(My Name Is Lucy Barton, 2016)
Fayard, 2017, 208 pages
Traduction de Pierre Brévignon
Suite à une opération, Lucy Barton est hospitalisée pour
quelques semaines. Son mari est aux abonnés absents et ses deux filles lui
manquent. C’est alors que la mère de Lucy « apparaît » (c’est
vraiment le mot) à son chevet. Elles ne se sont pas vues depuis longtemps, ne
sont pas restées en contact. Toutes deux très pudiques, elles donneront plus de
signification à leurs silences qu’à leurs paroles.
La mère et le poids du
passé
Pour Lucy, sa mère représente ce qu’elle a fui : la
grande misère, la dureté, un univers à des années-lumière de sa vie de famille
à New York. Mais Lucy a gardé de son enfance une sorte de honte due à ses
origines et que la présence de sa mère lui renvoie. Pourtant, sa mère c’est
aussi la personne qui peut réellement la comprendre. Les deux femmes se
débattent dans leur incapacité à communiquer en mots tout en donnant le
sentiment d’être, au fond, plus proches l’une de l’autre que ne le voudrait
Lucy.
Le récit s’attache également à retracer le parcours d’écrivain
de Lucy, un métier qui la coupe encore plus de ses origines.
Une relation compliquée
Il est parfois difficile de suivre ces échanges qui
ressemblent souvent à deux monologues parallèles. Mais c’est aussi très subtil,
nuancé, Elizabeth Strout arrivant à transmettre les non-dits avec beaucoup de
talent. Les deux femmes sont incapables de livrer leurs sentiments ; la
mère ne peut dire à Lucy qu’elle l’aime mais, au fond, chacune sait à quoi s’en
tenir et c’est bien l’essentiel.
Comme toujours avec Strout, nous sommes confrontés à une
certaine distance : les personnages ne veulent pas se livrer franchement,
les émotions sont contenues, tout sentimentalisme est exclu.

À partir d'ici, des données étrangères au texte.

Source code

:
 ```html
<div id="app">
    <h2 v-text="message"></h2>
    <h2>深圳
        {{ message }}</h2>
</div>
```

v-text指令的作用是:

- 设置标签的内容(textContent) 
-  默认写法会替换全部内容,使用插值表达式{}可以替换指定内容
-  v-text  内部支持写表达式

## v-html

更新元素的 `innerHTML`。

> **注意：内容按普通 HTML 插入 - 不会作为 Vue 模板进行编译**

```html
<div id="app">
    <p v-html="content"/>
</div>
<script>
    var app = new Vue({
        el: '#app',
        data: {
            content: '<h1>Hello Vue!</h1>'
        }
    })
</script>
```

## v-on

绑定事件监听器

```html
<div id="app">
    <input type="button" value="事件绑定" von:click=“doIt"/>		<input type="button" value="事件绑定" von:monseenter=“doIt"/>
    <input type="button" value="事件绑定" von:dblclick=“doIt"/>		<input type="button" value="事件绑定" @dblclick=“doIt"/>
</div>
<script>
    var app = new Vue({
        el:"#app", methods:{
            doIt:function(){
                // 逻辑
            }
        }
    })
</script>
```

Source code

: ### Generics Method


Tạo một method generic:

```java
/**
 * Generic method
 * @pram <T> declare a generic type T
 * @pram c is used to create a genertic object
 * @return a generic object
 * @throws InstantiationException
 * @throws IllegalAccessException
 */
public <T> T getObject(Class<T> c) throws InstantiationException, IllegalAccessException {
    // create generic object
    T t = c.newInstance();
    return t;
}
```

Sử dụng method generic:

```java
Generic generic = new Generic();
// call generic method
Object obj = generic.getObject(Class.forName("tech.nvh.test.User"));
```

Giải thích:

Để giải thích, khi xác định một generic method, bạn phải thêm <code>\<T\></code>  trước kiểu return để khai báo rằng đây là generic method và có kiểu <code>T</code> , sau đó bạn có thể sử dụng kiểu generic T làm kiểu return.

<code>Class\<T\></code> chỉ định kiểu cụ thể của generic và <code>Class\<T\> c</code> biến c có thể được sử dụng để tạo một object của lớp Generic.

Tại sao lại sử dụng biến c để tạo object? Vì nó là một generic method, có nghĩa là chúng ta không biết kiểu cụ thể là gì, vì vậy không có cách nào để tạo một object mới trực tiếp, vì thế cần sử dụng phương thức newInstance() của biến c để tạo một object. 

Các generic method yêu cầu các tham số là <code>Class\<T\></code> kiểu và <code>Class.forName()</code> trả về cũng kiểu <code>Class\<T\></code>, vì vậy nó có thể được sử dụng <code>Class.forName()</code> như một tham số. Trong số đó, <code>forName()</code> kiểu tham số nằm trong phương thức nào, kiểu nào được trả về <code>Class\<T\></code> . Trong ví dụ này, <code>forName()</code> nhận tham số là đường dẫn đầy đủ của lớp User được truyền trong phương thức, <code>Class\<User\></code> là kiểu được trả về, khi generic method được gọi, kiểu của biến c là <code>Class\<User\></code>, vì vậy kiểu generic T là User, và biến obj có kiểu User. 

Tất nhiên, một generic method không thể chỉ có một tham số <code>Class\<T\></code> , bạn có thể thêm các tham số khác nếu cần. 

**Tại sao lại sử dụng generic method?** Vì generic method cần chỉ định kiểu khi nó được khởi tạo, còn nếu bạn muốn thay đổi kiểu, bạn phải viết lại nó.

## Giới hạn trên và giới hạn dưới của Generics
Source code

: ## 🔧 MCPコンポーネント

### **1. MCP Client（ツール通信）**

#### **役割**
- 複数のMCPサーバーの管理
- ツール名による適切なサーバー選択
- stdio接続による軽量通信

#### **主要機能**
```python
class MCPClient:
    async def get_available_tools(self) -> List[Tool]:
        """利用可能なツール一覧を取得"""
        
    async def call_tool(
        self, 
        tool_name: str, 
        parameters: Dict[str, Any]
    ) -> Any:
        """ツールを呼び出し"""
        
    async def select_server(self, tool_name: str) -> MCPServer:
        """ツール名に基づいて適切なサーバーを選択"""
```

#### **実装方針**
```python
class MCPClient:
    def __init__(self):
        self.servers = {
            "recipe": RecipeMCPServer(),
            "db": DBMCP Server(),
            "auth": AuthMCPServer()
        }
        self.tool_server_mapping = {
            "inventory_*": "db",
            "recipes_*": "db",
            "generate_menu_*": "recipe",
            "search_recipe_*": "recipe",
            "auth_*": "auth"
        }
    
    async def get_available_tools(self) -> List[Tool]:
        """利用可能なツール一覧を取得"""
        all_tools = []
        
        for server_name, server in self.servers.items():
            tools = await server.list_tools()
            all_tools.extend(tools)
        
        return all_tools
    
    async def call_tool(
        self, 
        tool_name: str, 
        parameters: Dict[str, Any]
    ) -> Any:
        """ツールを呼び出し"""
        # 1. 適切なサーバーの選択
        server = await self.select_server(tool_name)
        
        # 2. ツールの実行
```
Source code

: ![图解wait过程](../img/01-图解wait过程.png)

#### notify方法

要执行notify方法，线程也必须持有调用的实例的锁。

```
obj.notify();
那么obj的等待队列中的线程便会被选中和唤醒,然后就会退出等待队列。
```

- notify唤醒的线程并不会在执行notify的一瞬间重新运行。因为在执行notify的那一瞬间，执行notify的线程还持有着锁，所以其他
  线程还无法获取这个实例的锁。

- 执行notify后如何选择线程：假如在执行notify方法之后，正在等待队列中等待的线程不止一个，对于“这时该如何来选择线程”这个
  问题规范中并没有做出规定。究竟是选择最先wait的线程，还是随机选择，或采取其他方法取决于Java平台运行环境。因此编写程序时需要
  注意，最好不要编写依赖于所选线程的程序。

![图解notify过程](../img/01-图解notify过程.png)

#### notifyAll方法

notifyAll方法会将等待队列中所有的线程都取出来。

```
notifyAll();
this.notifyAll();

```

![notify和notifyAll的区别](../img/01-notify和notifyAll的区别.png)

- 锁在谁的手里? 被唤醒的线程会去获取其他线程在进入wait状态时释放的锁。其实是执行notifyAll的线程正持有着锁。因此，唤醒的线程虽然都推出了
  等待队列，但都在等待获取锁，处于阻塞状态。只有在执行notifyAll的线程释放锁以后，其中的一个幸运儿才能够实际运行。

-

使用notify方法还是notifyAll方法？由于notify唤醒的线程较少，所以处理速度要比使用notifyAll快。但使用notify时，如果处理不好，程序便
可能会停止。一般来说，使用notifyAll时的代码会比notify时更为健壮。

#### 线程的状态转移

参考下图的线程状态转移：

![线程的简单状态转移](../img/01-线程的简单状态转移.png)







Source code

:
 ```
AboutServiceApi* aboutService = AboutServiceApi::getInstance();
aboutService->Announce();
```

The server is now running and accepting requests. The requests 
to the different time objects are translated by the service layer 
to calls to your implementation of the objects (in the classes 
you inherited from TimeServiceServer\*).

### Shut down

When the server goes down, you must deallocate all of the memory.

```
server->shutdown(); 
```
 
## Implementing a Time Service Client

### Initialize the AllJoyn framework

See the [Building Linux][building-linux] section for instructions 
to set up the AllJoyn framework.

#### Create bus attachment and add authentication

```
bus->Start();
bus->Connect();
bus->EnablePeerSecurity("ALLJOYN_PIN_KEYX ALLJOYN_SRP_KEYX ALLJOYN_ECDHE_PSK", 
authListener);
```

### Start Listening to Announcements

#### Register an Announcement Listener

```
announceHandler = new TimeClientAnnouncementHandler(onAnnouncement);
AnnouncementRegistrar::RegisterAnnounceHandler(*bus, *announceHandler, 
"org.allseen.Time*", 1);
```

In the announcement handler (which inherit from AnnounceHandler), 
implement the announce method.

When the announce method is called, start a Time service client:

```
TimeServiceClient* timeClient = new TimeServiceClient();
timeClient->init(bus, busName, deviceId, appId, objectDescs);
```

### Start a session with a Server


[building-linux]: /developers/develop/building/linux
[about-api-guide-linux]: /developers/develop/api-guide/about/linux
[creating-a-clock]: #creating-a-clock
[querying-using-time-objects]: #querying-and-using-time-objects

Si ce roman ne rejoindra pas dans mon cœur l’incomparable Olive Kitteridge (prix Pulitzer), il
reste un texte qui a une certaine classe, celle qui vient de la pudeur et c’est
tellement rare que rien que pour cela, ça vaut le coup de le lire.
Le dernier livre de l’autrice, Anything is Possible paraît en paperback au printemps prochain ;
sa construction semble proche de celle d’Olive Kitteridge et on y retrouve
partiellement Lucy Barton. Parions que je ne saurai pas y résister.
Ce livre m’a été transmis par l’éditeur via NetGalley.